- **Data for processing**:
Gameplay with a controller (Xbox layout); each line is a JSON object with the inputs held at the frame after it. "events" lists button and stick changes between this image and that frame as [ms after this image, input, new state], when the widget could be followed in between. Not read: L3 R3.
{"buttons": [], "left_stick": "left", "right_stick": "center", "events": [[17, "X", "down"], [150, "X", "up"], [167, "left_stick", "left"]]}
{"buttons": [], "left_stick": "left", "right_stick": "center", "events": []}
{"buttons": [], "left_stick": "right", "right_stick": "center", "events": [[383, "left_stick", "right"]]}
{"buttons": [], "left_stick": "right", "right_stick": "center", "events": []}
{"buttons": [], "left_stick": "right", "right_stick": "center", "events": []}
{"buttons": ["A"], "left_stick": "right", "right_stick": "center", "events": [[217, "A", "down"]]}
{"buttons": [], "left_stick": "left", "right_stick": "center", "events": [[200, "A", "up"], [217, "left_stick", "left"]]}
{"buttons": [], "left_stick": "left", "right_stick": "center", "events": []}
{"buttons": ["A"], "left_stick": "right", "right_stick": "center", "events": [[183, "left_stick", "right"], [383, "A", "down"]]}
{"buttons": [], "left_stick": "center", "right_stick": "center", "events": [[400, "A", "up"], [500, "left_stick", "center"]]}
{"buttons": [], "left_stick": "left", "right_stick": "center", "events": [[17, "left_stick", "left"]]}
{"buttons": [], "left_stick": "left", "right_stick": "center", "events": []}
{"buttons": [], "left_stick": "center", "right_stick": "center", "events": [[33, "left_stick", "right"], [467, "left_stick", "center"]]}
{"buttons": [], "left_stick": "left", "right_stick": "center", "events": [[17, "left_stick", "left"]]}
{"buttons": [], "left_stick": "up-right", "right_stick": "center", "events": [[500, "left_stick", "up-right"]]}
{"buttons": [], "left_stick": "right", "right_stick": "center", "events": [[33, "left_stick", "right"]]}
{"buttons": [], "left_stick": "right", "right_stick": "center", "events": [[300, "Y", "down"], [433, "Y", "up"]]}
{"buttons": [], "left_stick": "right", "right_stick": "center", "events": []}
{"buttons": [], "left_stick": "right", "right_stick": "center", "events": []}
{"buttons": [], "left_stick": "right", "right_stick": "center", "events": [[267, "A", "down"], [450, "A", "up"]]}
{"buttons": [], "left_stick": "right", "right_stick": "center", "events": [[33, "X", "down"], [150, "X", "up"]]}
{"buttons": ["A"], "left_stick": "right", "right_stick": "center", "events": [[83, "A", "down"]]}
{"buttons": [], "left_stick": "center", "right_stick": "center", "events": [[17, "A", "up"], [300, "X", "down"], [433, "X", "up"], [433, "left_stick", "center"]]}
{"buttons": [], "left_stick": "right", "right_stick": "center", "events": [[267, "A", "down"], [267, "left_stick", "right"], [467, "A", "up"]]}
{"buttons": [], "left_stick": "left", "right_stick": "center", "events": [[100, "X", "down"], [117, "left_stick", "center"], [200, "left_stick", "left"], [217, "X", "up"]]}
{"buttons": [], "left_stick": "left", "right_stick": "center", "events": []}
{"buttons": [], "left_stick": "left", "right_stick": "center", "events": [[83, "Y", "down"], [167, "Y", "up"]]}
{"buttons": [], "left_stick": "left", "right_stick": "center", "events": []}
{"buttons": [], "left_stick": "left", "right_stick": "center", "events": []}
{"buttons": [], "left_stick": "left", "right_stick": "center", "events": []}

- **Work to be completed**: Your task is to transcribe each record faithfully and in full.

- **Output**:
Gameplay with a controller (Xbox layout); each line is a JSON object with the inputs held at the frame after it. "events" lists button and stick changes between this image and that frame as [ms after this image, input, new state], when the widget could be followed in between. Not read: L3 R3.
{"buttons": [], "left_stick": "left", "right_stick": "center", "events": [[17, "X", "down"], [150, "X", "up"], [167, "left_stick", "left"]]}
{"buttons": [], "left_stick": "left", "right_stick": "center", "events": []}
{"buttons": [], "left_stick": "right", "right_stick": "center", "events": [[383, "left_stick", "right"]]}
{"buttons": [], "left_stick": "right", "right_stick": "center", "events": []}
{"buttons": [], "left_stick": "right", "right_stick": "center", "events": []}
{"buttons": ["A"], "left_stick": "right", "right_stick": "center", "events": [[217, "A", "down"]]}
{"buttons": [], "left_stick": "left", "right_stick": "center", "events": [[200, "A", "up"], [217, "left_stick", "left"]]}
{"buttons": [], "left_stick": "left", "right_stick": "center", "events": []}
{"buttons": ["A"], "left_stick": "right", "right_stick": "center", "events": [[183, "left_stick", "right"], [383, "A", "down"]]}
{"buttons": [], "left_stick": "center", "right_stick": "center", "events": [[400, "A", "up"], [500, "left_stick", "center"]]}
{"buttons": [], "left_stick": "left", "right_stick": "center", "events": [[17, "left_stick", "left"]]}
{"buttons": [], "left_stick": "left", "right_stick": "center", "events": []}
{"buttons": [], "left_stick": "center", "right_stick": "center", "events": [[33, "left_stick", "right"], [467, "left_stick", "center"]]}
{"buttons": [], "left_stick": "left", "right_stick": "center", "events": [[17, "left_stick", "left"]]}
{"buttons": [], "left_stick": "up-right", "right_stick": "center", "events": [[500, "left_stick", "up-right"]]}
{"buttons": [], "left_stick": "right", "right_stick": "center", "events": [[33, "left_stick", "right"]]}
{"buttons": [], "left_stick": "right", "right_stick": "center", "events": [[300, "Y", "down"], [433, "Y", "up"]]}
{"buttons": [], "left_stick": "right", "right_stick": "center", "events": []}
{"buttons": [], "left_stick": "right", "right_stick": "center", "events": []}
{"buttons": [], "left_stick": "right", "right_stick": "center", "events": [[267, "A", "down"], [450, "A", "up"]]}
{"buttons": [], "left_stick": "right", "right_stick": "center", "events": [[33, "X", "down"], [150, "X", "up"]]}
{"buttons": ["A"], "left_stick": "right", "right_stick": "center", "events": [[83, "A", "down"]]}
{"buttons": [], "left_stick": "center", "right_stick": "center", "events": [[17, "A", "up"], [300, "X", "down"], [433, "X", "up"], [433, "left_stick", "center"]]}
{"buttons": [], "left_stick": "right", "right_stick": "center", "events": [[267, "A", "down"], [267, "left_stick", "right"], [467, "A", "up"]]}
{"buttons": [], "left_stick": "left", "right_stick": "center", "events": [[100, "X", "down"], [117, "left_stick", "center"], [200, "left_stick", "left"], [217, "X", "up"]]}
{"buttons": [], "left_stick": "left", "right_stick": "center", "events": []}
{"buttons": [], "left_stick": "left", "right_stick": "center", "events": [[83, "Y", "down"], [167, "Y", "up"]]}
{"buttons": [], "left_stick": "left", "right_stick": "center", "events": []}
{"buttons": [], "left_stick": "left", "right_stick": "center", "events": []}
{"buttons": [], "left_stick": "left", "right_stick": "center", "events": []}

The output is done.